Özgürlüğün peşinde yolculuk

Emre AYHAN

Biz modern çağın insanları, değişimin hep çok büyük adımlarla geleceğine, büyük bir darbeyle varlığını hissettireceğine inanırız. Oysa büyük bir yanılgı, gerçek değişimi görmemizin önünde devasa bir engeldir bu inanış. Zira değişim ekseriyetle küçük ve çoğu kez fark edilmeyecek kadar yumuşak adımlarla gelir. Hatta çok zaman, bir anda durup geriye yahut içimize baktığımızda fark ederiz ancak zamanında gelişini hissetmediğimiz kimi değişimlerin içimizde birikip katılaşmış etkilerini. Levlâ gerçek özgürlüğün peşine düşüyor ve bu serüvende kendine belirlediği rota da oldukça net. Hemen ilk bölümün başında, Levlâ’nın çıkacağı yolculuğun amacını ve özetini şöyle özetliyor Sözer: “Ufacık bir düşünce değişikliği ile tüm yaşantında sihirli bir dokunuş yaratabilirsin. Bu bilgiyi anladığında, bütün hücrelerine yaydığında ve zihnini durdurup sadece anı yaşama mertebesine geçtiğinde, üst benliğine tamamen sahip olmaya başlamışsın demektir. Bunu deneyimlemeye başladığında gerçek özgürlük gelecek... Çünkü özgürlük, kendin olabilmeyi kavramakla başlar. Ve sadece özgür bir akıl kendi dünyasını, sevginin, huzurun ne olduğunu bilir.”


Levlâ’yı ilk kez New York’a giden bir uçağın içinde görüyoruz. Ancak bu yolculuğun varış noktası görünürde New York olsa bile Levlâ karakterinin olgunlaşma, kendini bulma ve kendi olma yolu bu aslında. Modern dünyada kadının omuzlarına bindirilen yükler ve karşısına çıkarılan engellerle bir var olma mücadelesine girmiş bir karakterin hikâyesini çeşitli yolculuklarla ve farklı hikâyelerle beslenerek genişleten roman, bir yandan da ilişki, sadakat, özgüven ve farkındalığa dair yeni tanımlar bulmaya çalışıyor ve aşkı, güvensizliği, insanın kendi olmasının anlamını sorguluyor.

Levlâ her ne kadar sorunlarını çözmek ve yaşadığı sıkıntılardan kendine yeni bir yaşam inşa etmek için New York’tan Katmandu’ya, Fransa/Provence’ten Kapadokya’ya pek çok yolculuğa çıksa da derdinin dermanını dışarıda değil, kendi içinde bulacağını da biliyor.
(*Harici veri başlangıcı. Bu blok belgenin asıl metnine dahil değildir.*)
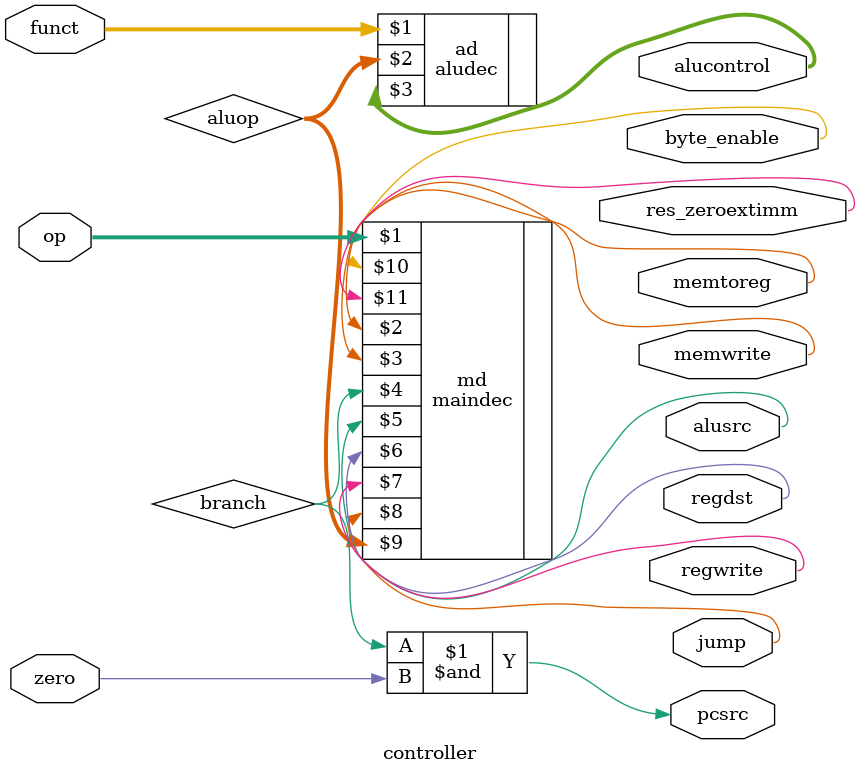
<source format=sv>
`timescale 1ns / 1ps
module controller(input  logic [5:0] op, funct,
                  input  logic       zero,
                  output logic       memtoreg, memwrite,
                  output logic       pcsrc, alusrc,
                  output logic       regdst, regwrite,
                  output logic       jump,
                  output logic [3:0] alucontrol,
                  output logic       byte_enable,
                  output logic       res_zeroextimm);

  logic [1:0] aluop;
  logic       branch;

  maindec md(op, memtoreg, memwrite, branch, alusrc, regdst,
             regwrite, jump, aluop, byte_enable, res_zeroextimm);
  aludec  ad(funct, aluop, alucontrol);

  assign pcsrc = branch & zero;
endmodule
</source>
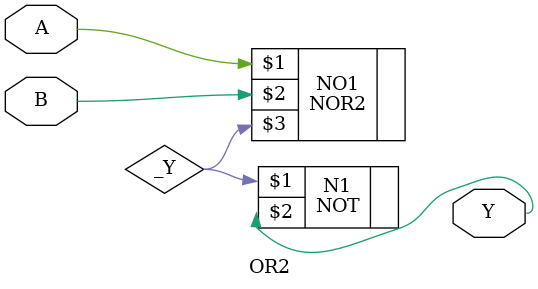
<source format=v>
`timescale 1ns / 1ps


module OR2(
    input A, B,
    output Y
    );
    
    wire _Y;
    
    NOR2 NO1 (A, B, _Y);
    NOT N1 (_Y, Y);
endmodule

</source>
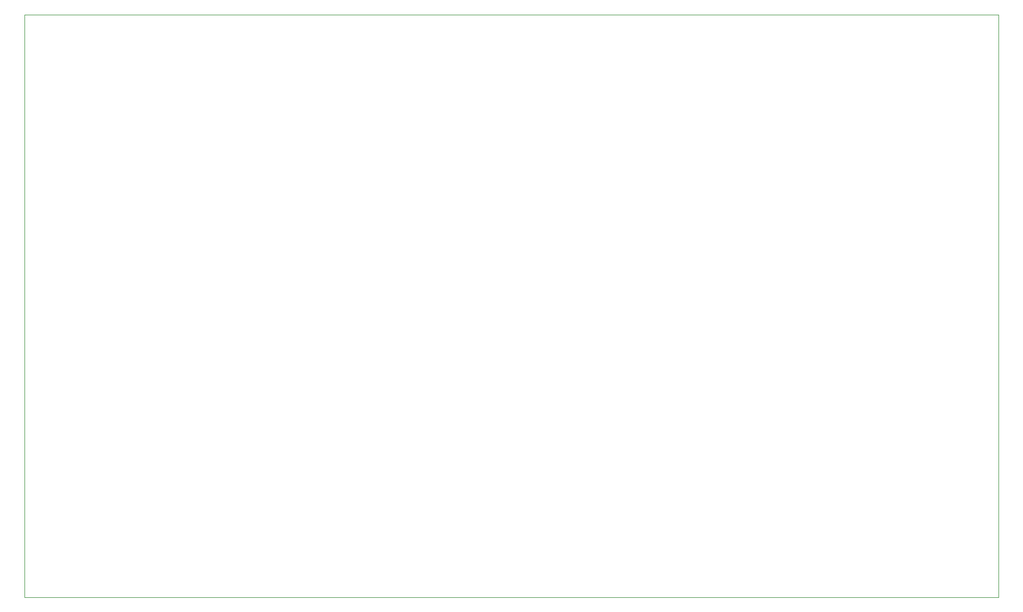
<source format=gbr>
%TF.GenerationSoftware,KiCad,Pcbnew,5.1.10-88a1d61d58~90~ubuntu20.10.1*%
%TF.CreationDate,2021-08-15T21:12:30+02:00*%
%TF.ProjectId,vcf-3350-8,7663662d-3333-4353-902d-382e6b696361,rev?*%
%TF.SameCoordinates,Original*%
%TF.FileFunction,Profile,NP*%
%FSLAX46Y46*%
G04 Gerber Fmt 4.6, Leading zero omitted, Abs format (unit mm)*
G04 Created by KiCad (PCBNEW 5.1.10-88a1d61d58~90~ubuntu20.10.1) date 2021-08-15 21:12:30*
%MOMM*%
%LPD*%
G01*
G04 APERTURE LIST*
%TA.AperFunction,Profile*%
%ADD10C,0.050000*%
%TD*%
G04 APERTURE END LIST*
D10*
X222000000Y-175500000D02*
X70500000Y-175500000D01*
X222000000Y-85000000D02*
X222000000Y-175500000D01*
X70500000Y-85000000D02*
X222000000Y-85000000D01*
X70500000Y-175500000D02*
X70500000Y-85000000D01*
M02*

</source>
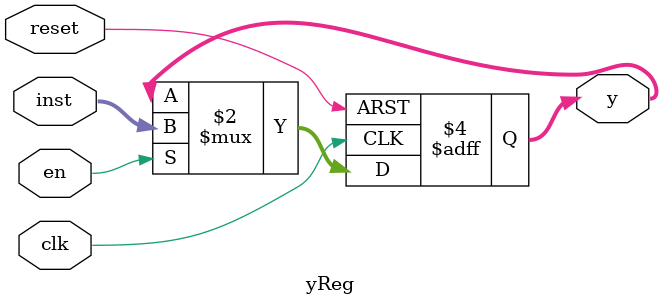
<source format=v>
module yReg(input[7:0] inst, input clk, reset, en, output reg [7:0] y);

	always@(posedge clk, posedge reset)
	begin
		if(reset)
			y <= 8'd0;
		else if(en)
			y<= inst;
	end
	
endmodule
</source>
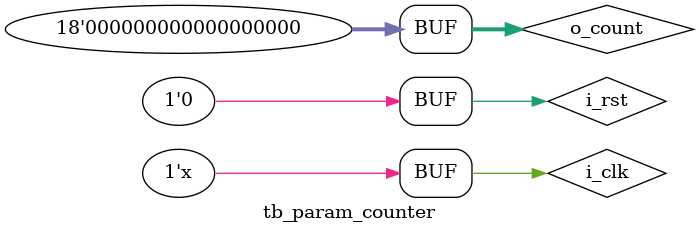
<source format=sv>
module tb_param_counter();

  //-------------------------------
  // Testbench signals
  //-------------------------------
  localparam MOD = 100000;
  localparam TP = 10;
  reg                   i_rst;
  reg                   i_clk;
  logic [$clog2(MOD):0] o_count;

  //-------------------------------
  // Testbench Logic
  //-------------------------------
  initial begin
    i_clk=1'b1;
    o_count=1'b0; 
  end
  
  always i_clk = #TP ~i_clk;
  
  
  initial begin
    i_rst = 1'b1;   
	#15
	i_rst = 1'b0;
  end
  
  //-------------------------------
  // DUT
  //-------------------------------
  param_counter #(
  .MOD(MOD)
  )
  dut_param_counter(
    .i_rst(i_rst),
    .i_clk(i_clk),
	.o_count(o_count)
  );
endmodule
</source>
Çünkü, “Karadutun lekesini sadece kendi yaprağı çıkarırmış. Eskiler, insan da aynı bu ağaç gibidir, der. Yarasına ilacı başka yerde arayan yanılır. Her yaranın merhemi kendi dalındadır.” Ama yine de uzun yolculuklara çıkıyor bu merhemi bulmak için, zira biliyor ki “insan kendisiyle yola çıktığında karşılaşır, insan kendisinden yolda kurtulur ve insan kendisini yolda taşır, tanır!”

Farklı yollardan dolaşarak kendine, kendi özüne çıkan Levlâ olgunlaşma sürecini tamamlamaya, kendi olmaya, yalnızlığını kırmaya, ruh eşini bulmaya çalışan günümüz insanına ışık tutuyor.